6:9,10
Paul was getting well-known, yet was regarded as a non-entity. He faced death, yet kept on going. He was beaten up, but wasn’t killed. He experienced much sorrow, yet was also always rejoicing. He was poor, yet made many rich. This latter reference would primarily be spiritually rich, but the gospel can bring prosperity. Not in the sense of the “prosperity teachers”, but in putting someone’s life back together, and that may well bring material gain as well. And a nation that turns to God will be better off than one that rebels against God. He owned little, yet possessed everything because everything belongs to God.
6:11-13
Paul is not just issuing instructions to the Corinthians, he is not being merely a guardian. He is being a father.

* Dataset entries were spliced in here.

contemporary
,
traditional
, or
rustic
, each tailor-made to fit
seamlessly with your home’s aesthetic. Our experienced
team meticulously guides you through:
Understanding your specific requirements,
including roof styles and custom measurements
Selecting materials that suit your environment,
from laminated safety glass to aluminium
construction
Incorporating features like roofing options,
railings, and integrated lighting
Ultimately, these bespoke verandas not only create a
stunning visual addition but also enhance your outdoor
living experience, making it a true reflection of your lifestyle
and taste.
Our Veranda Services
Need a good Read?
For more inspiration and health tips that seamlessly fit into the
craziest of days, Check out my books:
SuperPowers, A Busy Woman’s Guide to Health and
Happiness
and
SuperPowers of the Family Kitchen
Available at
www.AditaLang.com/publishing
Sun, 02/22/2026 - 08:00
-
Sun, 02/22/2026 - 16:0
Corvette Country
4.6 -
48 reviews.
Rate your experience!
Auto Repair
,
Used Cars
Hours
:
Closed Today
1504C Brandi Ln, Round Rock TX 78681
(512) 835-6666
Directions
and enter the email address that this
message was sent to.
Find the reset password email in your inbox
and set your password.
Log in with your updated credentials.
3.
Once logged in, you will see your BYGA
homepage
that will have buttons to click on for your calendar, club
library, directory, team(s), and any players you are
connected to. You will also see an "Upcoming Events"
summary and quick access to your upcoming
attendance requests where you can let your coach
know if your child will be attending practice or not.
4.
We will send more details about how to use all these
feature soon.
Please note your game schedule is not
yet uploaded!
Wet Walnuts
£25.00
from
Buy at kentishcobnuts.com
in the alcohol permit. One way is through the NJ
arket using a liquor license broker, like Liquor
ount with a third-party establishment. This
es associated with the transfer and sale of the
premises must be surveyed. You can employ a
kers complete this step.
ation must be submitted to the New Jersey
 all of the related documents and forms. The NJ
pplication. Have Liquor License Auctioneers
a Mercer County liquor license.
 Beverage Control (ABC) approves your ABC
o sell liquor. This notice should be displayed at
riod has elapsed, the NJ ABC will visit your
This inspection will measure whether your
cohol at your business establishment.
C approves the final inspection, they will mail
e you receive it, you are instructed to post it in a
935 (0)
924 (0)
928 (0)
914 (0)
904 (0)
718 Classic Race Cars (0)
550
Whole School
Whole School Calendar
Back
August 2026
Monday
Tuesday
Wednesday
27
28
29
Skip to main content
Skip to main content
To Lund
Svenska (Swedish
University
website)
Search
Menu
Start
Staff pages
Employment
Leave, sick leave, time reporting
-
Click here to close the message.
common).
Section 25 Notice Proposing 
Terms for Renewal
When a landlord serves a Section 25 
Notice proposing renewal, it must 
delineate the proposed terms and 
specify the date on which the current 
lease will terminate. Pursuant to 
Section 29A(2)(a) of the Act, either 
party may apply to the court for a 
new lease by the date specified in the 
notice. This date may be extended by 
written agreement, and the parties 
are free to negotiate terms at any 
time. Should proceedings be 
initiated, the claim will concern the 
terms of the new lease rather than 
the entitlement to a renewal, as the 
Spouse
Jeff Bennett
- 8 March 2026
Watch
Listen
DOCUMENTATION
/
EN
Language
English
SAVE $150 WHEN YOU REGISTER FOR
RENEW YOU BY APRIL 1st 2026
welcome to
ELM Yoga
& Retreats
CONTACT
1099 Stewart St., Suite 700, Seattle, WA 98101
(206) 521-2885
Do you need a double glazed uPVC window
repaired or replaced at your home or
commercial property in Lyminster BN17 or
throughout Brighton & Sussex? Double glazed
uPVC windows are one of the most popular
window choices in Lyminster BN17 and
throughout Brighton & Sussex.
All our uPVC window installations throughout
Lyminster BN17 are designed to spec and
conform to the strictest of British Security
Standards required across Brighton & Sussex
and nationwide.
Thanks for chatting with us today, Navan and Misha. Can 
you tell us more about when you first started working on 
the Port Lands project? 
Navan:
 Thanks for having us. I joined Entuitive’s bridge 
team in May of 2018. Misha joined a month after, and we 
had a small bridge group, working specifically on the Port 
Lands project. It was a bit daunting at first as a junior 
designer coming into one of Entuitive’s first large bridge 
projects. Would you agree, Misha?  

He is opening his heart to them, letting them see the hard part of following Christ, and the reward part. He is letting them see what following Christ really means. In exchange, he asks the Corinthians to open their hearts to him. For Christian ministry to work properly there needs to be openness on both sides. Obviously there also needs to be care, otherwise this can become abuse, but there needs to be honesty. The Corinthians were treating Paul and his co-workers as if they were just teachers, a “product” to be bought or rejected. In the church we go wrong if we treat pastors as hired hands. This most definitely does not mean that we should not treat them and pay them properly, but there needs to be more than an employer-employee relationship.